Upon each refusal, the Saudi-led coalition told the journalist, “to take commercial flights – which didn’t exist…” he explained, requesting anonymity. “Saudi Arabia and its coalition are doing everything they can to discourage journalists as well as organisations like Human Rights Watch and Amnesty International.”

He said that blocking media access was part of the Saudi-led coalition’s strategy to “bring [Yemen] to its knees in an atmosphere of silence and indifference.”

Access is not the only problem. Reporting in Yemen carries great risks. The British Foreign Office warns of a “very high threat of kidnap and unlawful detention from militia groups, armed tribes, criminals and terrorists”. It specifically mentions journalists as a group that could be targeted.

Editors are increasingly nervous about sending journalists into war zones where kidnap is a significant danger. The editorial green light for arranging assignments to Yemen is – understandably – ever harder to obtain.

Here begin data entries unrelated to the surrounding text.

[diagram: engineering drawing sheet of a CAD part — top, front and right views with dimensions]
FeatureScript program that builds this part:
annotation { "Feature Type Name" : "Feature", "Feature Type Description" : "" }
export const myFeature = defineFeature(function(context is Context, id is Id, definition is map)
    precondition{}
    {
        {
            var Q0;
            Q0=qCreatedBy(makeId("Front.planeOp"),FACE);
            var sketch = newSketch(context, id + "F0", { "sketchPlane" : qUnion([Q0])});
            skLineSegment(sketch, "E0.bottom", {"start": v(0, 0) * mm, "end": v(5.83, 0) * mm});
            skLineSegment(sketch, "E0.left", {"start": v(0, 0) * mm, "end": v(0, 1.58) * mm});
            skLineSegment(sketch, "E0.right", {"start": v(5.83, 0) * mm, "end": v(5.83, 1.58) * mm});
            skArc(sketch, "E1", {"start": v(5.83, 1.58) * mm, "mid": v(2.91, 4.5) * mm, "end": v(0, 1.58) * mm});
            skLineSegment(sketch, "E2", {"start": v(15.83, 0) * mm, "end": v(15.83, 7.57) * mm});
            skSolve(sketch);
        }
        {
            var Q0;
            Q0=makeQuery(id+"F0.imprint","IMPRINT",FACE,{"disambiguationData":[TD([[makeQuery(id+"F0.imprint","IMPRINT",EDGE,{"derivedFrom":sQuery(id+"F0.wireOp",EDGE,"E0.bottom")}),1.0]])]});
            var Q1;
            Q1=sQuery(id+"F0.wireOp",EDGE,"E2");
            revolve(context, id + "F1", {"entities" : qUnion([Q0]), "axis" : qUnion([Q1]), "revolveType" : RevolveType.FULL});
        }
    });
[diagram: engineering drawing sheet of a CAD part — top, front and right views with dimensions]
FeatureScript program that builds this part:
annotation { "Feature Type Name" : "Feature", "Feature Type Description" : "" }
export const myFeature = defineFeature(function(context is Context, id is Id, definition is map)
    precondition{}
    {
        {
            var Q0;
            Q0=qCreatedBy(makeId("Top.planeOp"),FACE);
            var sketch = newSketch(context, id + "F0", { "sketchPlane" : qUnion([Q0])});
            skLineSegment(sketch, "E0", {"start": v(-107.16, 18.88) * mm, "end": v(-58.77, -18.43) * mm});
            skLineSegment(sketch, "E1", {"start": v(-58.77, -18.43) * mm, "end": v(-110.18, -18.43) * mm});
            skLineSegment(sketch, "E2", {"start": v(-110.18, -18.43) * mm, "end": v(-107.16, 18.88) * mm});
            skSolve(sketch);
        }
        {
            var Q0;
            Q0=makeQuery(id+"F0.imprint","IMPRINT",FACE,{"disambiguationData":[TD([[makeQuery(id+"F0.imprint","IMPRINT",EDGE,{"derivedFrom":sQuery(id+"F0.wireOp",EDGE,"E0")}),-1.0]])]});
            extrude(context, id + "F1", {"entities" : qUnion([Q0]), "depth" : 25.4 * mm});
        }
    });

Although they are willing to work with recognised press teams, the Houthis and Saleh loyalists have also been known to be suspicious of journalists.

“Even before the Saudis banned access to Yemen, it is important to remember that Yemen is one of the most difficult countries for journalists to access,” added the anonymous journalist.

The amount of press attention dedicated to Yemen simply does not reflect the extent of country’s suffering and political turmoil. Journalists’ rights groups, international organisations and governments need to step up pressure on Saudi Arabia to ease media access to the country.

The coalition last month proposed that the UN take control of Sana’a airport, which it refused. Whoever runs it, the hub must be opened, so that journalists can get in, and Yemenis desperately needing medical treatment abroad can get out.

Failing this, coupled with the extreme risks and costs of reporting, the world will never see the graves of 10,000 people. Yemenis will continue to die starving and invisible, in destroyed homes.